> **YOUR OBJECTIVE**
Reproduce the passage of the article on the protein PIF1 that begins with the words "The scientists found" and ends after the words "and cause mutations.".

> **DOCUMENT EXCERPT**
————
Researchers in Spain have specified the role that the protein PIF1, which can undo different structures in these molecules, plays in the human body. The study found that PIF1 contains the material to allow cells to function properly, and that improperly-repaired damage to the protein can cause problems for health.

The scientists found that in order to avoid this problem, the DNA molecule must remain intact. The cell’s own metabolism, however, means there are physical and chemical alterations frequently which could compromise the information the DNA contains and cause mutations.

Scientist and author of the study Pablo Huertas noted there is still little known about the additional factors required to repair DNA parts which are configured atypically: “In this article, published in Cell Reports, we have discovered that protein PIF1, a protein with the ability to undo various DNA structures, acts during the repair of DNA breaks which can form a cross-linked structure known as a G-quadruplex.

“Our data suggests that the presence of these structures impede the work of the repair machinery, unless they are undone by PIF1. For this to happen, PIF1 needs to interact with the protein BRCA1, known for its importance in this process and whose mutations cause breast cancer.”

Identifying the role of G-quadruplexes in impeding DNA repair, could in time lead to greater understanding of what causes the accumulation of mutations associated with the appearance of tumours, and open up new therapeutic options.
————
> **RECORDS SUPPLIED**

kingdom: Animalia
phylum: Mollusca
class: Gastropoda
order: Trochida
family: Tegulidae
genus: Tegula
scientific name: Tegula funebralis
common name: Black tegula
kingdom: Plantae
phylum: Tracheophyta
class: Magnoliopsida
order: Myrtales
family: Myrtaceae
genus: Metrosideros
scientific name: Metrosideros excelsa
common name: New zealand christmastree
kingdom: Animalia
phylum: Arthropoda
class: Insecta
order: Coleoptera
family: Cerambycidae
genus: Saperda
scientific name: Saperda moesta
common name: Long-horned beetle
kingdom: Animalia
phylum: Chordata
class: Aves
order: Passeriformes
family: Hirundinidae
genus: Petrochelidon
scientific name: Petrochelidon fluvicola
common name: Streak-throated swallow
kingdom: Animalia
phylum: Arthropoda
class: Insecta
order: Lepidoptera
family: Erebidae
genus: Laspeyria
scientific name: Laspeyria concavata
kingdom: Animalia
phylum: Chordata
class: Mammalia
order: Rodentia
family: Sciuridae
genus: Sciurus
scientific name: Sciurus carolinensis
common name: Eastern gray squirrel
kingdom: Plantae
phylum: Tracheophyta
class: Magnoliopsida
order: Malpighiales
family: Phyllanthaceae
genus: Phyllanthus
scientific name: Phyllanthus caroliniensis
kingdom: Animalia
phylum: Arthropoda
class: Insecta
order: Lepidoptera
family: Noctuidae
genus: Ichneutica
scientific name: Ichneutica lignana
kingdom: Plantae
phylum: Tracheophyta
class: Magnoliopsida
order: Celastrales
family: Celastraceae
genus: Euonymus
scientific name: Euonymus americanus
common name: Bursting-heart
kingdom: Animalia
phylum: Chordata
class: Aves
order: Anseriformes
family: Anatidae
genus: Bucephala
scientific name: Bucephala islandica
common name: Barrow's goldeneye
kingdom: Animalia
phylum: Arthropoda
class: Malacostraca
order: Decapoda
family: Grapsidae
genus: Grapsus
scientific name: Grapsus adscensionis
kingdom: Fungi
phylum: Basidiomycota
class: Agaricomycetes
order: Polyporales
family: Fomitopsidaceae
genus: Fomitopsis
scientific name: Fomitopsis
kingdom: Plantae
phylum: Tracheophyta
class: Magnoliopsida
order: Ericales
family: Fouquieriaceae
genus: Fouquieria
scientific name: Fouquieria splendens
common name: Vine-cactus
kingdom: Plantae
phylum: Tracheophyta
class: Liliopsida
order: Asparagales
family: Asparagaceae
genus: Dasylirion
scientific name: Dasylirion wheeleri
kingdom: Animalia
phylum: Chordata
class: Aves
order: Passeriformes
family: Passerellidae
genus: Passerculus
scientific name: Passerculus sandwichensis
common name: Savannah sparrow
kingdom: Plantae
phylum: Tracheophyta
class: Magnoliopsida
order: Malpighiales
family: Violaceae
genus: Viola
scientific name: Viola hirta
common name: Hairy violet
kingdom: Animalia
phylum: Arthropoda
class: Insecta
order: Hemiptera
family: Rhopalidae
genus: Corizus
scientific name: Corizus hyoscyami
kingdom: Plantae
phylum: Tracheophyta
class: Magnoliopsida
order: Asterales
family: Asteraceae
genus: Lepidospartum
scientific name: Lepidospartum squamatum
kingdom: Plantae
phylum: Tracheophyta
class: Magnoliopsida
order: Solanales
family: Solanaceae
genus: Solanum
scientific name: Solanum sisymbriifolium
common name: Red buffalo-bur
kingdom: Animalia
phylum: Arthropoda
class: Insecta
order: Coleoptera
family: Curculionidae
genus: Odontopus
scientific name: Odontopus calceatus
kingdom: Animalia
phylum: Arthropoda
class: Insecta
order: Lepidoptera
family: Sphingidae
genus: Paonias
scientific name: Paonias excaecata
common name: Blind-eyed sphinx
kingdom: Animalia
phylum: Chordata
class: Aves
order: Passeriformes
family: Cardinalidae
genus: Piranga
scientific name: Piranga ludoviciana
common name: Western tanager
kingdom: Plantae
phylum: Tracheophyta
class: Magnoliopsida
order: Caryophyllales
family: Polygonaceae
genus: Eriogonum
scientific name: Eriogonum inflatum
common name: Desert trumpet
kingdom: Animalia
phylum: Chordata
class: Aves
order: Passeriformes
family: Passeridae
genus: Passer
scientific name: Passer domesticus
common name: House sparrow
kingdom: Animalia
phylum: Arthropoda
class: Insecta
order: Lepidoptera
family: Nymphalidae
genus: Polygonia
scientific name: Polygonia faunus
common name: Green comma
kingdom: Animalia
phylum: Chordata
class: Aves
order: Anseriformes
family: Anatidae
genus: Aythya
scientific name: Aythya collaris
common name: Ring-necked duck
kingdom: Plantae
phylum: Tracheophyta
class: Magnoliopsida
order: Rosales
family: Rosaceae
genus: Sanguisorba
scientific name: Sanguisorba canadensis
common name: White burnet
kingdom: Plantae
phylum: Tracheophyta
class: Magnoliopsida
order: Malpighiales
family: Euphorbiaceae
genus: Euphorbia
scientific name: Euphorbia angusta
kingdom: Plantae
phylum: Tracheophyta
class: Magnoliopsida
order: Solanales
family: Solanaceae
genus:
————
> **YOUR SOLUTION**
The scientists found that in order to avoid this problem, the DNA molecule must remain intact. The cell’s own metabolism, however, means there are physical and chemical alterations frequently which could compromise the information the DNA contains and cause mutations.